– Твой язык… Почему ты всем говоришь, что дом подожгли?.. Не надо болтать, что взбредет в голову…
Она вскинула на него глаза, и сквозь слезы и пунцовость проступило знакомое ему раздражение, то самое, что способно жить в человеке долго, отягощаясь годами, становясь чем-то вроде хронической болезни, к которой близкие привыкают и проявления которой они начинают даже ждать.
– А кого ты не цеплял, не оскорблял? Ты бы постыдился… Ты ведешь себя с людьми как мальчишка. Ты же опять подрался три дня назад, мне говорили…
– Я только гниду могу зацепить. А с этими я разберусь.
– И-и-иых… – замотала она головой. – Я больше слушать тебя не могу.

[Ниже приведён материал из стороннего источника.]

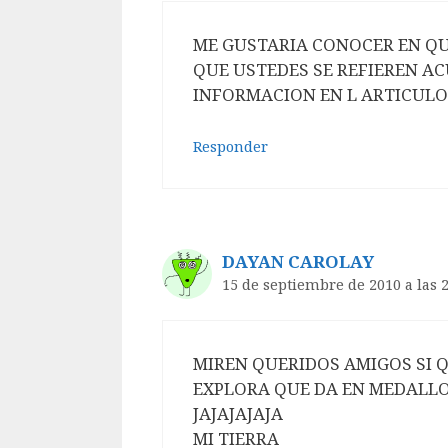
ME GUSTARIA CONOCER EN QU
QUE USTEDES SE REFIEREN A
INFORMACION EN L ARTICULO
Responder
DAYAN CAROLAY
15 de septiembre de 2010 a las 
MIREN QUERIDOS AMIGOS SI 
EXPLORA QUE DA EN MEDALL
JAJAJAJAJA
MI TIERRA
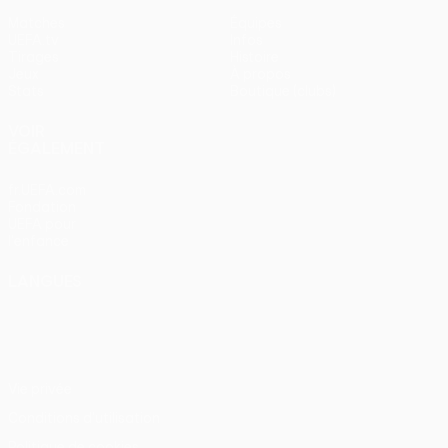
Matches
Équipes
UEFA.tv
Infos
Tirages
Histoire
Jeux
À propos
Stats
Boutique (clubs)
VOIR
ÉGALEMENT
fr.UEFA.com
Fondation
UEFA pour
l'enfance
LANGUES
Français
English
Français
Deutsch
Русский
Español
Italiano
Português
Vie privée
Conditions d'utilisation
Politique de cookies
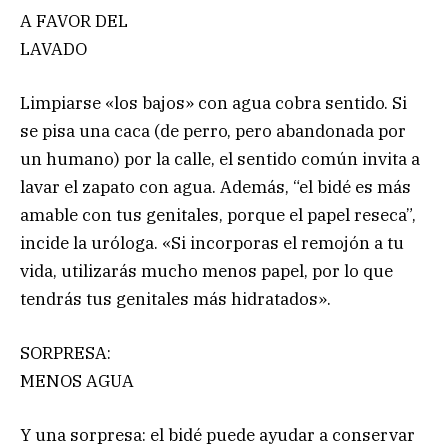
A FAVOR DEL
LAVADO
Limpiarse «los bajos» con agua cobra sentido. Si
se pisa una caca (de perro, pero abandonada por
un humano) por la calle, el sentido común invita a
lavar el zapato con agua. Además, “el bidé es más
amable con tus genitales, porque el papel reseca”,
incide la uróloga. «Si incorporas el remojón a tu
vida, utilizarás mucho menos papel, por lo que
tendrás tus genitales más hidratados».
SORPRESA:
MENOS AGUA
Y una sorpresa: el bidé puede ayudar a conservar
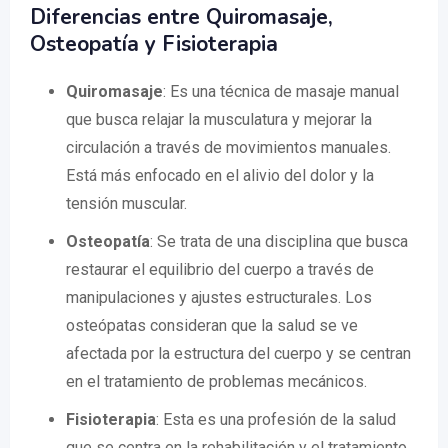
Diferencias entre Quiromasaje,
Osteopatía y Fisioterapia
Quiromasaje
: Es una técnica de masaje manual
que busca relajar la musculatura y mejorar la
circulación a través de movimientos manuales.
Está más enfocado en el alivio del dolor y la
tensión muscular.
Osteopatía
: Se trata de una disciplina que busca
restaurar el equilibrio del cuerpo a través de
manipulaciones y ajustes estructurales. Los
osteópatas consideran que la salud se ve
afectada por la estructura del cuerpo y se centran
en el tratamiento de problemas mecánicos.
Fisioterapia
: Esta es una profesión de la salud
que se centra en la rehabilitación y el tratamiento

– Ну вот такой я нехороший, – усмехнулся Бессонов.
Она посмотрела на него уже не просто с раздражением – злобновато:
– Прекратишь ты хотя бы сейчас кривляться?

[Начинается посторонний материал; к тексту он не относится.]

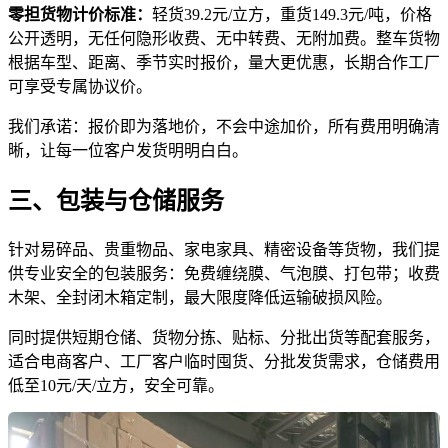
零担货物计价标准：
轻货39.2元/立方，重货149.3元/吨，价格
公开透明，无任何隐形收费、无中转费、无附加费。整车货物
根据车型、距离、季节实时报价，量大更优惠，长期合作工厂
可享受专属协议价。
我们承诺：报价即为落地价，不会中途加价，所有费用明确清
晰，让每一位客户发货明明白白。
三、包装与仓储服务
针对易碎品、贵重物品、家电家具、精密设备等货物，我们提
供专业安全的包装服务：免费缠绕膜、气泡膜、打包带；收费
木架、全封闭木箱定制，最大限度降低运输破损风险。
同时提供短期仓储、货物分拣、贴标、分批出货等配套服务，
适合电商客户、工厂客户临时囤货、分批发货需求，仓储费用
低至10元/天/立方，安全可靠。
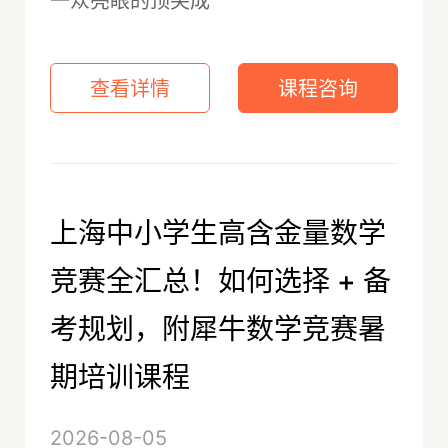
一众亮眼的顶尖成
查看详情
课程咨询
上海中小学生高含金量数学
竞赛全汇总！如何选择 + 备
考规划，附犀牛数学竞赛暑
期培训课程
2026-08-05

– Кривляться? – Ухмылка сошла с его лица, он нахмурился. – Я-то как раз не кривляюсь. Ты кривляешься. Истерика твоя…
Она фыркнула, отвернулась, не вытирая катившиеся слезы, и он знал, что она в эту минуту проходила привычный круг обид, круг жалости к себе.
– Я все-таки уеду к маме…
– Хорошо, уезжай, – сказал он как можно спокойнее, совсем не так, как обычно говорил при подобных разговорах, и это спокойствие удивило ее. – Наскребем денег, займем… Я останусь на путину, с долгами рассчитаюсь…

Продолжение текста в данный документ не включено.